§ ACTIVITY:
Write out the following records exactly, each one in full.
START RECORDS TO USE
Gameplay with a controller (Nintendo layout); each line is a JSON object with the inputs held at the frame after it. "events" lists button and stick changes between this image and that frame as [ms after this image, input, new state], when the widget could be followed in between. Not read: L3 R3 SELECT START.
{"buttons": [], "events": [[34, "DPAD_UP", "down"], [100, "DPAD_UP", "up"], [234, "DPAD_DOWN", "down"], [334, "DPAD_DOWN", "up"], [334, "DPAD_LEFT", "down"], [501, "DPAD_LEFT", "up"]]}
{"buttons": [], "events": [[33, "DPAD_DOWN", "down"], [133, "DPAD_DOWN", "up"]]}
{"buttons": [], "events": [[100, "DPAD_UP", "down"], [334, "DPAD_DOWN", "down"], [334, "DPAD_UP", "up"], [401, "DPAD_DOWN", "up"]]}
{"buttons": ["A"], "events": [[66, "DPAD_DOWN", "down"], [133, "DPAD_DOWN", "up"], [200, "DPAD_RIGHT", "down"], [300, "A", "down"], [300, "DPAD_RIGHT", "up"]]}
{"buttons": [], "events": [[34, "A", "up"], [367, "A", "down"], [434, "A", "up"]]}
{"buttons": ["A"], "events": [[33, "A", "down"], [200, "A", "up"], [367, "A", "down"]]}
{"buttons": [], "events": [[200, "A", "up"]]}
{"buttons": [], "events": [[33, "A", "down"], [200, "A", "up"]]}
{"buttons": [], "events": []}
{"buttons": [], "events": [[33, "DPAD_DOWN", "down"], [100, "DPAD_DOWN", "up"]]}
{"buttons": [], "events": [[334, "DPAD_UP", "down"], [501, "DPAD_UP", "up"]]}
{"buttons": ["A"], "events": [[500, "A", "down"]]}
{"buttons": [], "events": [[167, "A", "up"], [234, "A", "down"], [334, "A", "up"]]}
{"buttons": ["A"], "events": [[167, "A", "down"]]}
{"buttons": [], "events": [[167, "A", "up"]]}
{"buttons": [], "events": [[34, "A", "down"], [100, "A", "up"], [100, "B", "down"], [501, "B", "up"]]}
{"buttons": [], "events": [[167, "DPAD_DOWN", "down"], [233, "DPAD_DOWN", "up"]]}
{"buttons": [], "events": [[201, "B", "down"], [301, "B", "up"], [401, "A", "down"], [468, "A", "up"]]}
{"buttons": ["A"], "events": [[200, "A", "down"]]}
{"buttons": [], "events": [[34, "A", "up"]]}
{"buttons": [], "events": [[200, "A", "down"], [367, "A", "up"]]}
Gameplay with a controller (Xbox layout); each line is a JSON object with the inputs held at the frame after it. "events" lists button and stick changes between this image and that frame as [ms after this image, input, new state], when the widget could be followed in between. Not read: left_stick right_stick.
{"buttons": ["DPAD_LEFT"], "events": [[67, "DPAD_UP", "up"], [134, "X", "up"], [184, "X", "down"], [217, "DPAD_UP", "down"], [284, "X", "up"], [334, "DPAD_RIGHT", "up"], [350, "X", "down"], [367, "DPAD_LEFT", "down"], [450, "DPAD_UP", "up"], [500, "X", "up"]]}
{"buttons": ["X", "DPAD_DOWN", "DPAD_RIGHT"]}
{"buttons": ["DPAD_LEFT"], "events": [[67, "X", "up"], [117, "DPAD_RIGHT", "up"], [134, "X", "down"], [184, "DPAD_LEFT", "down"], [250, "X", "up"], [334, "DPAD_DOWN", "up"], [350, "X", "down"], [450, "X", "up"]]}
END RECORDS TO USE
§ EXERCISE RESULT:
Gameplay with a controller (Nintendo layout); each line is a JSON object with the inputs held at the frame after it. "events" lists button and stick changes between this image and that frame as [ms after this image, input, new state], when the widget could be followed in between. Not read: L3 R3 SELECT START.
{"buttons": [], "events": [[34, "DPAD_UP", "down"], [100, "DPAD_UP", "up"], [234, "DPAD_DOWN", "down"], [334, "DPAD_DOWN", "up"], [334, "DPAD_LEFT", "down"], [501, "DPAD_LEFT", "up"]]}
{"buttons": [], "events": [[33, "DPAD_DOWN", "down"], [133, "DPAD_DOWN", "up"]]}
{"buttons": [], "events": [[100, "DPAD_UP", "down"], [334, "DPAD_DOWN", "down"], [334, "DPAD_UP", "up"], [401, "DPAD_DOWN", "up"]]}
{"buttons": ["A"], "events": [[66, "DPAD_DOWN", "down"], [133, "DPAD_DOWN", "up"], [200, "DPAD_RIGHT", "down"], [300, "A", "down"], [300, "DPAD_RIGHT", "up"]]}
{"buttons": [], "events": [[34, "A", "up"], [367, "A", "down"], [434, "A", "up"]]}
{"buttons": ["A"], "events": [[33, "A", "down"], [200, "A", "up"], [367, "A", "down"]]}
{"buttons": [], "events": [[200, "A", "up"]]}
{"buttons": [], "events": [[33, "A", "down"], [200, "A", "up"]]}
{"buttons": [], "events": []}
{"buttons": [], "events": [[33, "DPAD_DOWN", "down"], [100, "DPAD_DOWN", "up"]]}
{"buttons": [], "events": [[334, "DPAD_UP", "down"], [501, "DPAD_UP", "up"]]}
{"buttons": ["A"], "events": [[500, "A", "down"]]}
{"buttons": [], "events": [[167, "A", "up"], [234, "A", "down"], [334, "A", "up"]]}
{"buttons": ["A"], "events": [[167, "A", "down"]]}
{"buttons": [], "events": [[167, "A", "up"]]}
{"buttons": [], "events": [[34, "A", "down"], [100, "A", "up"], [100, "B", "down"], [501, "B", "up"]]}
{"buttons": [], "events": [[167, "DPAD_DOWN", "down"], [233, "DPAD_DOWN", "up"]]}
{"buttons": [], "events": [[201, "B", "down"], [301, "B", "up"], [401, "A", "down"], [468, "A", "up"]]}
{"buttons": ["A"], "events": [[200, "A", "down"]]}
{"buttons": [], "events": [[34, "A", "up"]]}
{"buttons": [], "events": [[200, "A", "down"], [367, "A", "up"]]}
Gameplay with a controller (Xbox layout); each line is a JSON object with the inputs held at the frame after it. "events" lists button and stick changes between this image and that frame as [ms after this image, input, new state], when the widget could be followed in between. Not read: left_stick right_stick.
{"buttons": ["DPAD_LEFT"], "events": [[67, "DPAD_UP", "up"], [134, "X", "up"], [184, "X", "down"], [217, "DPAD_UP", "down"], [284, "X", "up"], [334, "DPAD_RIGHT", "up"], [350, "X", "down"], [367, "DPAD_LEFT", "down"], [450, "DPAD_UP", "up"], [500, "X", "up"]]}
{"buttons": ["X", "DPAD_DOWN", "DPAD_RIGHT"]}
{"buttons": ["DPAD_LEFT"], "events": [[67, "X", "up"], [117, "DPAD_RIGHT", "up"], [134, "X", "down"], [184, "DPAD_LEFT", "down"], [250, "X", "up"], [334, "DPAD_DOWN", "up"], [350, "X", "down"], [450, "X", "up"]]}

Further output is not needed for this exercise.